# GOAL
Change each "dist" in the material below to "distance" and reproduce every line with nothing else altered.

# GIVEN ENTRIES
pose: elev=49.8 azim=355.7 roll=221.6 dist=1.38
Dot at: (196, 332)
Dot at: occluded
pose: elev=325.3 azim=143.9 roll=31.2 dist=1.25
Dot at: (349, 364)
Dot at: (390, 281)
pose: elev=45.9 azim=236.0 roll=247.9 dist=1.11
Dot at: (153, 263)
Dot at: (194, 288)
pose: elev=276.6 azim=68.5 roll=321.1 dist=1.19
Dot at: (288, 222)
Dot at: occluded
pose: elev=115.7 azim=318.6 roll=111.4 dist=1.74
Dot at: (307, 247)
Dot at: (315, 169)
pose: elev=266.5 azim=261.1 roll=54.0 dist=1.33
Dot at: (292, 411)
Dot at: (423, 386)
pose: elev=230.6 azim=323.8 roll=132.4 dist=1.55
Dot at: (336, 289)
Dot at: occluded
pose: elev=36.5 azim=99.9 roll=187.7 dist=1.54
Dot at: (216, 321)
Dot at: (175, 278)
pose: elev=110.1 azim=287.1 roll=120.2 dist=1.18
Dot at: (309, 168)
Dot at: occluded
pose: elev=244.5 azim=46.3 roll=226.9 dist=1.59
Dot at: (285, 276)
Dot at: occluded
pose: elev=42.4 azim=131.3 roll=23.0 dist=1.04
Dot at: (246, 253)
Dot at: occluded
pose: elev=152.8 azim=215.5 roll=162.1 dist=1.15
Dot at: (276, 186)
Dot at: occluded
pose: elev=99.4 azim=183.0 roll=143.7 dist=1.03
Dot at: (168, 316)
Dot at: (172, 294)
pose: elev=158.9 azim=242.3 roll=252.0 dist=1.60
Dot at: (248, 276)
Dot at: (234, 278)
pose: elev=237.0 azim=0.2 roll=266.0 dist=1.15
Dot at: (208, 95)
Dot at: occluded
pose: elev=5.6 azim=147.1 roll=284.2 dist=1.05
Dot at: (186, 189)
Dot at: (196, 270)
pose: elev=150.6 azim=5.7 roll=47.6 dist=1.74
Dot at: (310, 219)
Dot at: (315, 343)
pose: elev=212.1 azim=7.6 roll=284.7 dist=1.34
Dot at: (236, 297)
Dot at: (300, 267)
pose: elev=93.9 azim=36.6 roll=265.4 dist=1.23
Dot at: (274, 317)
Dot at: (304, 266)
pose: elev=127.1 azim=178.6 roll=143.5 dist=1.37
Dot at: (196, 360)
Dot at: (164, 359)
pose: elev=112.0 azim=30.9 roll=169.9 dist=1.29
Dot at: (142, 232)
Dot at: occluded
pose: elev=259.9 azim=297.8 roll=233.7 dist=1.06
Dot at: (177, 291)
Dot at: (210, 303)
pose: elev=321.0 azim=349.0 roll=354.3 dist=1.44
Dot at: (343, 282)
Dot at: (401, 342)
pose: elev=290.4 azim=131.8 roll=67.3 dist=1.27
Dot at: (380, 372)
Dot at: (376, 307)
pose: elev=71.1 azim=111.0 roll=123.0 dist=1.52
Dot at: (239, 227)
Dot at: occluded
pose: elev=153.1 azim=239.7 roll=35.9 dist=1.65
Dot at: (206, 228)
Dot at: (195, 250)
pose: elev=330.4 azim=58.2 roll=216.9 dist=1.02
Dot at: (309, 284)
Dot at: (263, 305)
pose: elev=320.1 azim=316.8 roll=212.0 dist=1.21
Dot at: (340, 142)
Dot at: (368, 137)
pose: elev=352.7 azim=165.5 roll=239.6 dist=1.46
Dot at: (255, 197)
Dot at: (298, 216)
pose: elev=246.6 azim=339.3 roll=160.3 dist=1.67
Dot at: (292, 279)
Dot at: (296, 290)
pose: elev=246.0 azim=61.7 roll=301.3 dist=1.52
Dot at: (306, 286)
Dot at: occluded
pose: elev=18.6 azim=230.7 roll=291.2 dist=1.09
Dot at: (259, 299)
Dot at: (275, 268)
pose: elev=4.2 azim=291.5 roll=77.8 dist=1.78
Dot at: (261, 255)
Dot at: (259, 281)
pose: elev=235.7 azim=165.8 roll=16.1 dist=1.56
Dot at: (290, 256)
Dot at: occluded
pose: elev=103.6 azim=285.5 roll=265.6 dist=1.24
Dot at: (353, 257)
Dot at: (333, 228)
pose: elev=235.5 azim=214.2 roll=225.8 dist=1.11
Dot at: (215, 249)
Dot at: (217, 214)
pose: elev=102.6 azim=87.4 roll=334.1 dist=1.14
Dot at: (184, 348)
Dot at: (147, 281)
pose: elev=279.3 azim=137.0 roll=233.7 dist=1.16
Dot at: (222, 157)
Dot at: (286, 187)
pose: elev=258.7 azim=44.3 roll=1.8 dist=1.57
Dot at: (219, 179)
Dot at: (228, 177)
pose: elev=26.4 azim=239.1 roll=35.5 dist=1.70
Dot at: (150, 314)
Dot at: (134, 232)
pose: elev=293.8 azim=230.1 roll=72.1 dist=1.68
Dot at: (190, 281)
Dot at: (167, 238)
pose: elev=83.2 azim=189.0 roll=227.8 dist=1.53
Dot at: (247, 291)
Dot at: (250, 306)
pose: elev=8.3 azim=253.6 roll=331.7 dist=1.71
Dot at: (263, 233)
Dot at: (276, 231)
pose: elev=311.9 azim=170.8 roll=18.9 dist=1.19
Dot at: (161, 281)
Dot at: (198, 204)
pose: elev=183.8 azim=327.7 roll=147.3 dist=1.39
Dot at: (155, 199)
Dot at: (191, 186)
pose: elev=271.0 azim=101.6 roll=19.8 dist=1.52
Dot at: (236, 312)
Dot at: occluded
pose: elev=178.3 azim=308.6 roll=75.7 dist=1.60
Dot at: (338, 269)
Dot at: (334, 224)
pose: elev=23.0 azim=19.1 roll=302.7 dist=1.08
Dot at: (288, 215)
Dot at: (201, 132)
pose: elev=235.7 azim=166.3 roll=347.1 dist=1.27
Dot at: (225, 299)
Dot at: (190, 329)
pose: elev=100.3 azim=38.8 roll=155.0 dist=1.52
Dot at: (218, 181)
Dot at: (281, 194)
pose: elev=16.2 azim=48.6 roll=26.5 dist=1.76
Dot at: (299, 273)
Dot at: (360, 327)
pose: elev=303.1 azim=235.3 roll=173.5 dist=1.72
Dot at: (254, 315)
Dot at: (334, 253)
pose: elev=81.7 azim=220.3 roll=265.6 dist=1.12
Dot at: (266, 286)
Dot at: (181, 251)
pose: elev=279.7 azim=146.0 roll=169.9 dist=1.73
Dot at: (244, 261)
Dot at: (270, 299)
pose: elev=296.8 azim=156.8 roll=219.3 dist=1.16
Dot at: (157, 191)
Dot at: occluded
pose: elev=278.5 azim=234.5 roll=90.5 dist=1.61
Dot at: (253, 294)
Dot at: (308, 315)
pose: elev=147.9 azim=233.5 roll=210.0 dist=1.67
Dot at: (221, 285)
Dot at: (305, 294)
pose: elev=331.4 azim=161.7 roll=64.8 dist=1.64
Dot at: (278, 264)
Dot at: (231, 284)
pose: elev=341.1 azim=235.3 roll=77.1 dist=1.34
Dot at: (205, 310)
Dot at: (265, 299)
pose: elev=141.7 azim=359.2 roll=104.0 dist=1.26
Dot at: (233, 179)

# FINAL RESULT
pose: elev=49.8 azim=355.7 roll=221.6 distance=1.38
Dot at: (196, 332)
Dot at: occluded
pose: elev=325.3 azim=143.9 roll=31.2 distance=1.25
Dot at: (349, 364)
Dot at: (390, 281)
pose: elev=45.9 azim=236.0 roll=247.9 distance=1.11
Dot at: (153, 263)
Dot at: (194, 288)
pose: elev=276.6 azim=68.5 roll=321.1 distance=1.19
Dot at: (288, 222)
Dot at: occluded
pose: elev=115.7 azim=318.6 roll=111.4 distance=1.74
Dot at: (307, 247)
Dot at: (315, 169)
pose: elev=266.5 azim=261.1 roll=54.0 distance=1.33
Dot at: (292, 411)
Dot at: (423, 386)
pose: elev=230.6 azim=323.8 roll=132.4 distance=1.55
Dot at: (336, 289)
Dot at: occluded
pose: elev=36.5 azim=99.9 roll=187.7 distance=1.54
Dot at: (216, 321)
Dot at: (175, 278)
pose: elev=110.1 azim=287.1 roll=120.2 distance=1.18
Dot at: (309, 168)
Dot at: occluded
pose: elev=244.5 azim=46.3 roll=226.9 distance=1.59
Dot at: (285, 276)
Dot at: occluded
pose: elev=42.4 azim=131.3 roll=23.0 distance=1.04
Dot at: (246, 253)
Dot at: occluded
pose: elev=152.8 azim=215.5 roll=162.1 distance=1.15
Dot at: (276, 186)
Dot at: occluded
pose: elev=99.4 azim=183.0 roll=143.7 distance=1.03
Dot at: (168, 316)
Dot at: (172, 294)
pose: elev=158.9 azim=242.3 roll=252.0 distance=1.60
Dot at: (248, 276)
Dot at: (234, 278)
pose: elev=237.0 azim=0.2 roll=266.0 distance=1.15
Dot at: (208, 95)
Dot at: occluded
pose: elev=5.6 azim=147.1 roll=284.2 distance=1.05
Dot at: (186, 189)
Dot at: (196, 270)
pose: elev=150.6 azim=5.7 roll=47.6 distance=1.74
Dot at: (310, 219)
Dot at: (315, 343)
pose: elev=212.1 azim=7.6 roll=284.7 distance=1.34
Dot at: (236, 297)
Dot at: (300, 267)
pose: elev=93.9 azim=36.6 roll=265.4 distance=1.23
Dot at: (274, 317)
Dot at: (304, 266)
pose: elev=127.1 azim=178.6 roll=143.5 distance=1.37
Dot at: (196, 360)
Dot at: (164, 359)
pose: elev=112.0 azim=30.9 roll=169.9 distance=1.29
Dot at: (142, 232)
Dot at: occluded
pose: elev=259.9 azim=297.8 roll=233.7 distance=1.06
Dot at: (177, 291)
Dot at: (210, 303)
pose: elev=321.0 azim=349.0 roll=354.3 distance=1.44
Dot at: (343, 282)
Dot at: (401, 342)
pose: elev=290.4 azim=131.8 roll=67.3 distance=1.27
Dot at: (380, 372)
Dot at: (376, 307)
pose: elev=71.1 azim=111.0 roll=123.0 distance=1.52
Dot at: (239, 227)
Dot at: occluded
pose: elev=153.1 azim=239.7 roll=35.9 distance=1.65
Dot at: (206, 228)
Dot at: (195, 250)
pose: elev=330.4 azim=58.2 roll=216.9 distance=1.02
Dot at: (309, 284)
Dot at: (263, 305)
pose: elev=320.1 azim=316.8 roll=212.0 distance=1.21
Dot at: (340, 142)
Dot at: (368, 137)
pose: elev=352.7 azim=165.5 roll=239.6 distance=1.46
Dot at: (255, 197)
Dot at: (298, 216)
pose: elev=246.6 azim=339.3 roll=160.3 distance=1.67
Dot at: (292, 279)
Dot at: (296, 290)
pose: elev=246.0 azim=61.7 roll=301.3 distance=1.52
Dot at: (306, 286)
Dot at: occluded
pose: elev=18.6 azim=230.7 roll=291.2 distance=1.09
Dot at: (259, 299)
Dot at: (275, 268)
pose: elev=4.2 azim=291.5 roll=77.8 distance=1.78
Dot at: (261, 255)
Dot at: (259, 281)
pose: elev=235.7 azim=165.8 roll=16.1 distance=1.56
Dot at: (290, 256)
Dot at: occluded
pose: elev=103.6 azim=285.5 roll=265.6 distance=1.24
Dot at: (353, 257)
Dot at: (333, 228)
pose: elev=235.5 azim=214.2 roll=225.8 distance=1.11
Dot at: (215, 249)
Dot at: (217, 214)
pose: elev=102.6 azim=87.4 roll=334.1 distance=1.14
Dot at: (184, 348)
Dot at: (147, 281)
pose: elev=279.3 azim=137.0 roll=233.7 distance=1.16
Dot at: (222, 157)
Dot at: (286, 187)
pose: elev=258.7 azim=44.3 roll=1.8 distance=1.57
Dot at: (219, 179)
Dot at: (228, 177)
pose: elev=26.4 azim=239.1 roll=35.5 distance=1.70
Dot at: (150, 314)
Dot at: (134, 232)
pose: elev=293.8 azim=230.1 roll=72.1 distance=1.68
Dot at: (190, 281)
Dot at: (167, 238)
pose: elev=83.2 azim=189.0 roll=227.8 distance=1.53
Dot at: (247, 291)
Dot at: (250, 306)
pose: elev=8.3 azim=253.6 roll=331.7 distance=1.71
Dot at: (263, 233)
Dot at: (276, 231)
pose: elev=311.9 azim=170.8 roll=18.9 distance=1.19
Dot at: (161, 281)
Dot at: (198, 204)
pose: elev=183.8 azim=327.7 roll=147.3 distance=1.39
Dot at: (155, 199)
Dot at: (191, 186)
pose: elev=271.0 azim=101.6 roll=19.8 distance=1.52
Dot at: (236, 312)
Dot at: occluded
pose: elev=178.3 azim=308.6 roll=75.7 distance=1.60
Dot at: (338, 269)
Dot at: (334, 224)
pose: elev=23.0 azim=19.1 roll=302.7 distance=1.08
Dot at: (288, 215)
Dot at: (201, 132)
pose: elev=235.7 azim=166.3 roll=347.1 distance=1.27
Dot at: (225, 299)
Dot at: (190, 329)
pose: elev=100.3 azim=38.8 roll=155.0 distance=1.52
Dot at: (218, 181)
Dot at: (281, 194)
pose: elev=16.2 azim=48.6 roll=26.5 distance=1.76
Dot at: (299, 273)
Dot at: (360, 327)
pose: elev=303.1 azim=235.3 roll=173.5 distance=1.72
Dot at: (254, 315)
Dot at: (334, 253)
pose: elev=81.7 azim=220.3 roll=265.6 distance=1.12
Dot at: (266, 286)
Dot at: (181, 251)
pose: elev=279.7 azim=146.0 roll=169.9 distance=1.73
Dot at: (244, 261)
Dot at: (270, 299)
pose: elev=296.8 azim=156.8 roll=219.3 distance=1.16
Dot at: (157, 191)
Dot at: occluded
pose: elev=278.5 azim=234.5 roll=90.5 distance=1.61
Dot at: (253, 294)
Dot at: (308, 315)
pose: elev=147.9 azim=233.5 roll=210.0 distance=1.67
Dot at: (221, 285)
Dot at: (305, 294)
pose: elev=331.4 azim=161.7 roll=64.8 distance=1.64
Dot at: (278, 264)
Dot at: (231, 284)
pose: elev=341.1 azim=235.3 roll=77.1 distance=1.34
Dot at: (205, 310)
Dot at: (265, 299)
pose: elev=141.7 azim=359.2 roll=104.0 distance=1.26
Dot at: (233, 179)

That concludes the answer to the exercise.